Incitement (Yaron Zilberman, Israel) — Contemporary World Cinema

By Angelo Muredda

Israeli filmmaker Yaron Zilberman follows up A Late Quartet with Incitement, an unnerving recreation of the days leading up to Orthodox Jewish law student Yigal Amir’s assassination of then Israeli Prime Minister Yitzhak Rabin for his integral role in the Oslo peace process. Offering another look into the social customs by which insular worlds operate, Zilberman transitions from the rarefied air of Manhattan string quartets to student radicalism in Tel Aviv, which he delves into with the same specificity. Though the present-day parallels sometimes feel a bit strained, Zilberman offers a perceptive and focused account of how nationalist sentiment takes root on college campuses, especially in angry male audiences primed to receive it on account of their personal baggage.
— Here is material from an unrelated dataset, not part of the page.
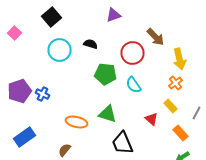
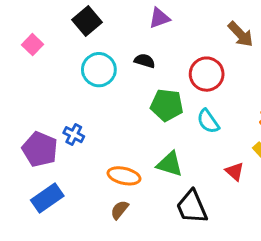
purple triangle: (114, 15) -> (159, 18), moved
brown arrow: (156, 37) -> (241, 34), moved
purple pentagon: (20, 91) -> (40, 149), moved, turned -30
brown semicircle: (64, 150) -> (120, 210), moved

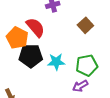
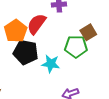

Lead Yehuda Nahari Halevi wisely resists the temptation to treat Amir as an archetypal bad seed, whose stringent ideology and commitment to political violence might have been offered up as an easy origin point for everything from incel terrorism to the current chaos in the Middle East. He plays him instead as a manipulative, self-fashioned creep, who we follow in uncomfortable proximity care of Dardenne-inspired follow shots. There is an admirable commitment on both actor and director’s part to focusing on Amir’s decisions to escalate and confirm rather than test his views, instead of treating him as simply a historical boogeyman who gradually merges into the archival media he is listening to and watching in the background throughout. Zilberman mostly resists the temptation to merely check off the similarities between this cultural moment and the one that produced the Unite the Right rally in Charlottesville. By attending instead to the willfulness of Amir’s repeated claim that he is like a laser pointer, marking targets, he’s crafted a more complex and necessary sort of character study.